Derived equivalences and stable equivalences of Morita type, I

TL;DR

This paper explores when derived equivalences between algebras imply stable equivalences of Morita type, extending Rickard's classic result and providing methods to construct such equivalences, revealing shared invariants among related algebras.

Contribution

It establishes conditions under which derived equivalences induce stable equivalences of Morita type and introduces inductive methods for constructing these equivalences.

Findings

Derived equivalences can induce stable equivalences of Morita type under certain conditions.

A functor between stable categories can compare homological dimensions of algebras.

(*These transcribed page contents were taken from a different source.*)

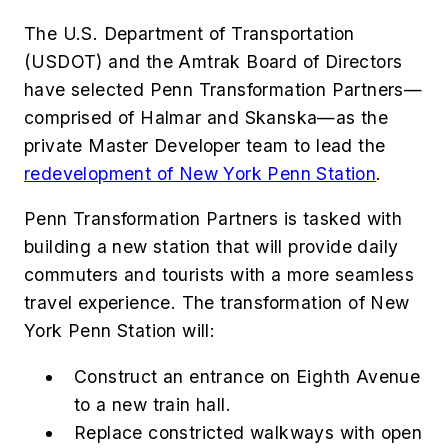
The U.S. Department of Transportation
(USDOT) and the Amtrak Board of Directors
have selected Penn Transformation Partners—
comprised of Halmar and Skanska—as the
private Master Developer team to lead the
redevelopment of New York Penn Station
.
Penn Transformation Partners is tasked with
building a new station that will provide daily
commuters and tourists with a more seamless
travel experience. The transformation of New
York Penn Station will:
Construct an entrance on Eighth Avenue
to a new train hall.
Replace constricted walkways with open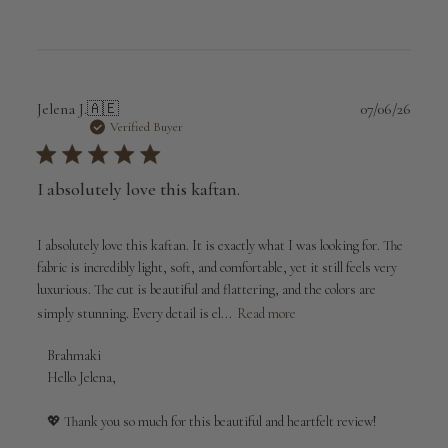
Publi
Jelena J.
🇦🇪
07/06/26
date
Verified Buyer
I absolutely love this kaftan.
I absolutely love this kaftan. It is exactly what I was looking for. The
fabric is incredibly light, soft, and comfortable, yet it still feels very
luxurious. The cut is beautiful and flattering, and the colors are
simply stunning. Every detail is el...
Read more
Comments
Brahmaki
by
Hello Jelena,

Store
Owner
💖 Thank you so much for this beautiful and heartfelt review!

on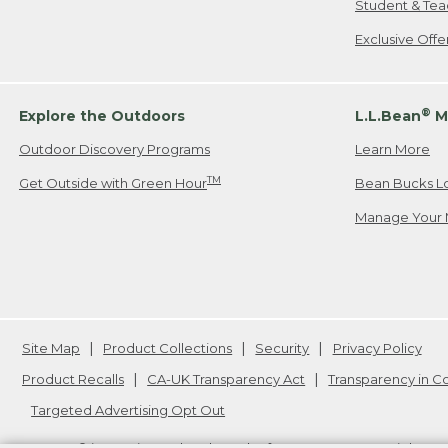
Student & Tea
Exclusive Off
®
Explore the Outdoors
L.L.Bean
M
Outdoor Discovery Programs
Learn More
TM
Get Outside with Green Hour
Bean Bucks L
Manage Your 
Site Map
Product Collections
Security
Privacy Policy
Product Recalls
CA-UK Transparency Act
Transparency in 
Targeted Advertising Opt Out
L.L.Bean® is a registered trademark of L.L.Bean Inc. Copyright
20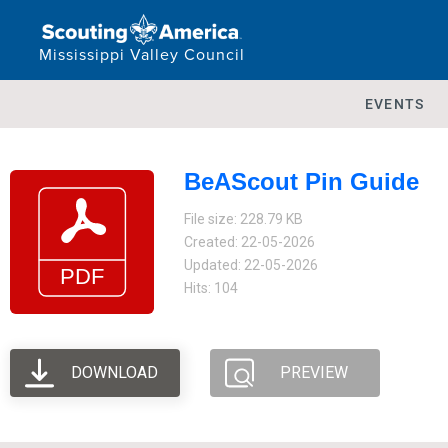
Mississippi Valley Council
EVENTS
BeAScout Pin Guide
File size: 228.79 KB
Created: 22-05-2026
Updated: 22-05-2026
Hits: 104
DOWNLOAD
PREVIEW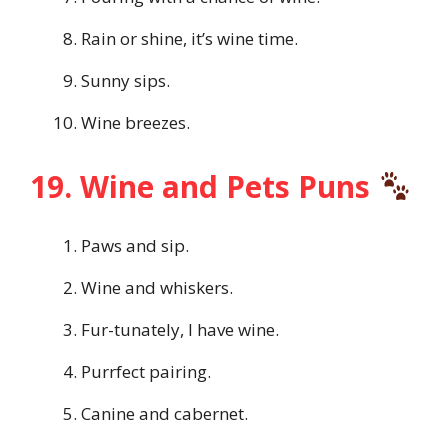
Rain or shine, it’s wine time.
Sunny sips.
Wine breezes.
19. Wine and Pets Puns
Paws and sip.
Wine and whiskers.
Fur-tunately, I have wine.
Purrfect pairing.
Canine and cabernet.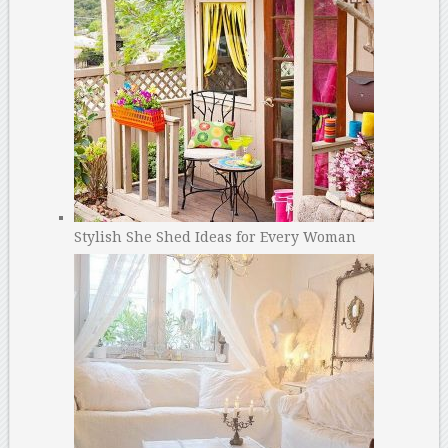
Stylish She Shed Ideas for Every Woman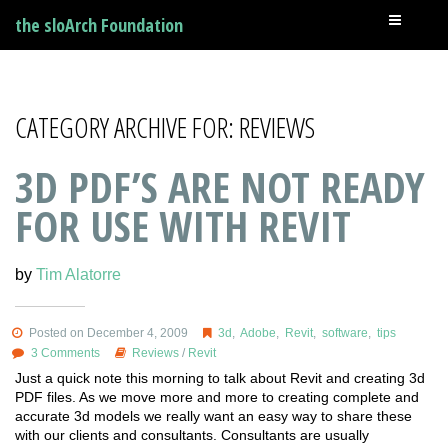
the sloArch Foundation
CATEGORY ARCHIVE FOR: REVIEWS
3D PDF’S ARE NOT READY
FOR USE WITH REVIT
by
Tim Alatorre
Posted on December 4, 2009
3d
,
Adobe
,
Revit
,
software
,
tips
3 Comments
Reviews
/
Revit
Just a quick note this morning to talk about Revit and creating 3d
PDF files. As we move more and more to creating complete and
accurate 3d models we really want an easy way to share these
with our clients and consultants. Consultants are usually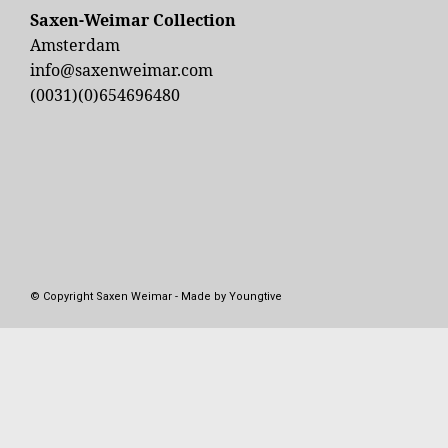
Saxen-Weimar Collection
Amsterdam
info@saxenweimar.com
(0031)(0)654696480
© Copyright Saxen Weimar - Made by Youngtive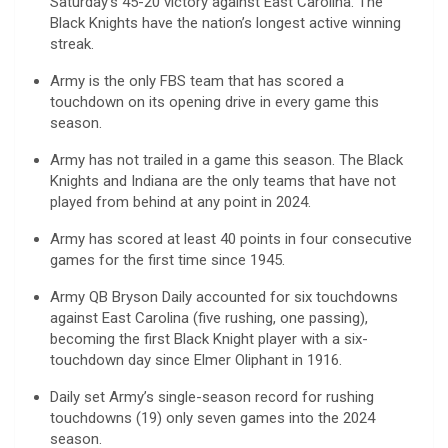
Saturday’s 45-20 victory against East Carolina. The
Black Knights have the nation’s longest active winning
streak.
Army is the only FBS team that has scored a
touchdown on its opening drive in every game this
season.
Army has not trailed in a game this season. The Black
Knights and Indiana are the only teams that have not
played from behind at any point in 2024.
Army has scored at least 40 points in four consecutive
games for the first time since 1945.
Army QB Bryson Daily accounted for six touchdowns
against East Carolina (five rushing, one passing),
becoming the first Black Knight player with a six-
touchdown day since Elmer Oliphant in 1916.
Daily set Army’s single-season record for rushing
touchdowns (19) only seven games into the 2024
season.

Many non-self-injective algebras are both derived and stably equivalent, sharing invariants.

Abstract

For self-injective algebras, Rickard proved that each derived equivalence induces a stable equivalence of Morita type. For general algebras, it is unknown when a derived equivalence implies a stable equivalence of Morita type. In this paper, we first show that each derived equivalence $F$ between the derived categories of Artin algebras $A$ and $B$ arises naturally a functor $\bar{F}$ between their stable module categories, which can be used to compare certain homological dimensions of $A$ with that of $B$; and then we give a sufficient condition for the functor $\bar{F}$ to be an equivalence. Moreover, if we work with finite-dimensional algebras over a field, then the sufficient condition guarantees the existence of a stable equivalence of Morita type. In this way, we extend the classic result of Rickard. Furthermore, we provide several inductive methods for constructing those derived equivalences that induce stable equivalences of Morita type. It turns out that we may produce a lot of (usually not self-injective) finite-dimensional algebras which are both derived-equivalent and stably equivalent of Morita type, thus they share many common invariants.